Are human rights inevitably colonial? What can we do? - Zac

 

              What is the purpose of human rights? Are they a desirable framework? These are some of the questions I've had about Bietz's account especially as articulated. I understand Bietz isn't offering a justification for human rights but simply an explanation for how they operate, but in doing so I fear he's ignoring the important colonzing role of how they have and continue to operate, and creating a faux neutrality (or even assumed positivity) on the ethics of human rights. 

    The two major categories of justifications from human rights appear to be eitheir those which appeal to human rights on the basis of being natural rights bestowed on humans by nature, or those which appeal to human rights as a useful pragmatic political tool for international relations or diplomacy. Both of these seem ripe to be used to justify international action for colonizing purposes, whether it be a justification of restoring "natural" human order, or for geopolitical pragmatism and ensuring states' interests.

    When thinking about these problems I came across a publication by Makau ini the harvard international law journal on this colonizing issue, which I found thought provoking. Specifically they draw analogous parallels between early stage colonialist justifications i.e christianization and "civilizing" missions that I found difficult to unsee as similar to rhetoric around human rights, and intervention for the sake of improving those rights seem familiar to intervention for the sake of giving people Christianity and more education.

 "The historical pattern is undeniable here. It forms the long queue of the colonial administrator, the Bible-wielding Christian missionary, the merchant of free enterprise, the exporter of political democracy, and now the human rights zealot. In each case the "native" culture is pushed to transform by the European culture. The local must be replaced with the European, the "universal."" (Makau, ‘A Third World Critique of Human Rights’ Savages, Victims, and Saviors: the Metaphor of Human Rights, HARVARD INTERNATIONAL LAW JOURNAL vol. 42: 201-245)

    I found it similarly thought provoking to step aside the notions of human rights as a universal objective concept, standardized and set by europe, to something that seems needs to be adaptable based on societal and cultural norms. Thus it seems like non-european views on human rights aren't necessarily always wrong, and correspondingly there is no need for cultural intervention to change societies such that the European human rights model fits. 

"In scholarship by Western academics, the same sharp contrast is drawn between human rights and the cultural or political savage who must be civilized by human rights... The coercive maneuver is intended to civilize the offending state. Thus Western states frequently use human rights as a tool of foreign policy against non-Western states. The United States, which Henkin calls "a principal ancestor of the contemporary idea of rights,"95 views human rights as designed to perform this civilizing role in non-European states.96 Henkin argues that because individual rights "dominate [America’s] constitutional jurisprudence, and are the pride of its people, their banner to the world,"97 such missionizing is perfectly normal.]” (Makau, ‘A Third World Critique of Human Rights’ Savages, Victims, and Saviors: the Metaphor of Human Rights, HARVARD INTERNATIONAL LAW JOURNAL vol. 42: 201-245)

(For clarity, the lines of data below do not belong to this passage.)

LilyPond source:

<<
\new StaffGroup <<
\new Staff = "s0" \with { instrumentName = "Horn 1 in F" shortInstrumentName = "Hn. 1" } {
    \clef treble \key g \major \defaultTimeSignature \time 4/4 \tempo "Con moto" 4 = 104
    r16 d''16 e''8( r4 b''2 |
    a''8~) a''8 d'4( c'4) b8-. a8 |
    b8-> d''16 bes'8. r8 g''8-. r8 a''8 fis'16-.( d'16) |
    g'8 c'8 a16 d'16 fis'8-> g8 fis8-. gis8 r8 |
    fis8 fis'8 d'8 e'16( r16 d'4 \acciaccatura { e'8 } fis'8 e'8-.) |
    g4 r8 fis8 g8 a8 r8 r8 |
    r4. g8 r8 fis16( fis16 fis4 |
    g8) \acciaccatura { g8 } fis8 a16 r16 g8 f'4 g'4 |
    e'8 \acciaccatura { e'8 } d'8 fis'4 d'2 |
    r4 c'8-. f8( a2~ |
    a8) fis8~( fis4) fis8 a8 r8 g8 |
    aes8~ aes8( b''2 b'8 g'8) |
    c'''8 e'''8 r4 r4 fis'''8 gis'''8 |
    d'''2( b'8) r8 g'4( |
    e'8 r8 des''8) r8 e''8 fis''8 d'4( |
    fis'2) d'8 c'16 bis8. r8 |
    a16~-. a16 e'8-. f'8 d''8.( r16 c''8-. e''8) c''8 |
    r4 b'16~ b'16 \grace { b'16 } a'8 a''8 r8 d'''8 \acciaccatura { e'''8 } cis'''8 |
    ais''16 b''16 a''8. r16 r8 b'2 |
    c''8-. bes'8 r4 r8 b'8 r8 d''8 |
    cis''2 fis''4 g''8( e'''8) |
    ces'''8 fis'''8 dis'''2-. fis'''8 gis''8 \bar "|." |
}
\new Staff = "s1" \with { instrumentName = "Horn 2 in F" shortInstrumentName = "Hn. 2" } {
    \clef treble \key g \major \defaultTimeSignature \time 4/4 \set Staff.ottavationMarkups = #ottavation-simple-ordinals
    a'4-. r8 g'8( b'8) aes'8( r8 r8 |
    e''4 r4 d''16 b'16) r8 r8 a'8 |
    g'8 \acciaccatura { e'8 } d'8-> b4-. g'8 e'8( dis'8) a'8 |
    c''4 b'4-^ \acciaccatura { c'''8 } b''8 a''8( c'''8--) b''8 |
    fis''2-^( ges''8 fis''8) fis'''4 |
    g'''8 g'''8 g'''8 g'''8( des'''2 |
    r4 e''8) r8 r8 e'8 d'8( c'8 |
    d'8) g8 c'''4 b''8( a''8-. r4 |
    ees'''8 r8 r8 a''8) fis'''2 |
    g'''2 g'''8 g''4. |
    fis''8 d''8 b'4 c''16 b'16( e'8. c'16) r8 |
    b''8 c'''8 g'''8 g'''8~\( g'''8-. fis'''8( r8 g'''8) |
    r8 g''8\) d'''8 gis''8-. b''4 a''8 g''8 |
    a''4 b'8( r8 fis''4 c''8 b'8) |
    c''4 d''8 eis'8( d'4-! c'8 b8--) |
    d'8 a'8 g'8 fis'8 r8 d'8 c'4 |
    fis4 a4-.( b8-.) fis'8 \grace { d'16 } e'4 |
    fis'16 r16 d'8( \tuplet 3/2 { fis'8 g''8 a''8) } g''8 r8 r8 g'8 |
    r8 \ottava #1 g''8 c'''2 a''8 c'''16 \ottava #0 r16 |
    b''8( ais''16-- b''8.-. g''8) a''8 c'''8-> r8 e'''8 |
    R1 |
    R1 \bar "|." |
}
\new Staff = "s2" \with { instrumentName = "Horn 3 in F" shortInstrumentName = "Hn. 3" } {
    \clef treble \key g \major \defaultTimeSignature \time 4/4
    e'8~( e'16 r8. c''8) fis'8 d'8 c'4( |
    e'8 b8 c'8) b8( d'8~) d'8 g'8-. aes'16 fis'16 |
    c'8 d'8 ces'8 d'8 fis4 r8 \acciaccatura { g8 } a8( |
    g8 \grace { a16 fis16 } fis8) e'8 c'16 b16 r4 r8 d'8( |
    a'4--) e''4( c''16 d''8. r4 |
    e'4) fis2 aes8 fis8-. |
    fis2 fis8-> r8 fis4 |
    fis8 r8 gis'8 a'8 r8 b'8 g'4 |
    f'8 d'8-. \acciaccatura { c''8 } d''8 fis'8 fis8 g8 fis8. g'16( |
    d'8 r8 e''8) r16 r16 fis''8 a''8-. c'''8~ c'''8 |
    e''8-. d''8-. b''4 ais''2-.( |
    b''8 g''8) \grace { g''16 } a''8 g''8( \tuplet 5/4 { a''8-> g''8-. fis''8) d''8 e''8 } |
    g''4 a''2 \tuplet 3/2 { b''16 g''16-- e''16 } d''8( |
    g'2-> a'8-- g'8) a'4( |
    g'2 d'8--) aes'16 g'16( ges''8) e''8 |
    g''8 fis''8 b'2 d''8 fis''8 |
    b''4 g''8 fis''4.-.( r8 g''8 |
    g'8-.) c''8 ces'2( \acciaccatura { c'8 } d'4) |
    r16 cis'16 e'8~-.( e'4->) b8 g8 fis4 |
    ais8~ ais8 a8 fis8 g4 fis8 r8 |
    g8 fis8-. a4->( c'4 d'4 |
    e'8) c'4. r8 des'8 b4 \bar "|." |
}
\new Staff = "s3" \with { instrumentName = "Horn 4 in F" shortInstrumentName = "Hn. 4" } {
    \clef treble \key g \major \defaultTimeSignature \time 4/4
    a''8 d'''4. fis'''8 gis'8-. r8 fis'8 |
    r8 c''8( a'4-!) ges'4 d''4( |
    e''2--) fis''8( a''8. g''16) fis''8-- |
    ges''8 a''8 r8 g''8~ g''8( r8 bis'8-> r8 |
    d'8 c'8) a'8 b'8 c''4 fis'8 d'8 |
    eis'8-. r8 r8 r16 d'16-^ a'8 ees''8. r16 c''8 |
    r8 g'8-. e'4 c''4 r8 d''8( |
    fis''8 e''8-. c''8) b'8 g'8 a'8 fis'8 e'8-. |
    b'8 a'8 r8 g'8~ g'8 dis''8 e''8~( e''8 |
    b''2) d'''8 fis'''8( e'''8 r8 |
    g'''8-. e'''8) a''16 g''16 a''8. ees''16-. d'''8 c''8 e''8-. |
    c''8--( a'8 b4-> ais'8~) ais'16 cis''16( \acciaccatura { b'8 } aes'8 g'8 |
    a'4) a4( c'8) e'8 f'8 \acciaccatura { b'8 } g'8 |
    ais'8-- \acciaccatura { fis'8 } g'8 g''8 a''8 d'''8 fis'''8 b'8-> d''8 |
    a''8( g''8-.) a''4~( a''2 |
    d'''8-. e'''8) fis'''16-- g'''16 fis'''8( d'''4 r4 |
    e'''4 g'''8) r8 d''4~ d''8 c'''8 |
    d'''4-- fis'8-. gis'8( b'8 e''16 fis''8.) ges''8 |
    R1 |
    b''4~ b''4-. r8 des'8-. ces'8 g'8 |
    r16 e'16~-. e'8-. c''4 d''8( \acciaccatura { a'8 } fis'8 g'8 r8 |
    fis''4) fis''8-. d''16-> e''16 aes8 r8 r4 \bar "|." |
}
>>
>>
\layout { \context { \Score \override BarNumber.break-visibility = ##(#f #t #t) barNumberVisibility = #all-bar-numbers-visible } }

 A related problem that seems to make human rights as used fundamentally colonial is the right to intervene always lies with colonial powers. Colonized countries don't have the ability nor international right to invade the US when the US fails to provide human rights for marginalized groups.

To clarify this is not just a question of doing human rights right, and being committed to a decolonial human rights. It is fears that the practice and conceptions of human rights via the natural rights or political pragmatism model, inevitably are colonial practices which reproduce colonial effects. Thus going forward:

How can human rights be modified such that they can handle/address (not simply ignores) these structural concerns? Should it be built out of a natural rights conception, a political pragmatist view, or something new? Or is there an alternate framework we should move to to replace human rights?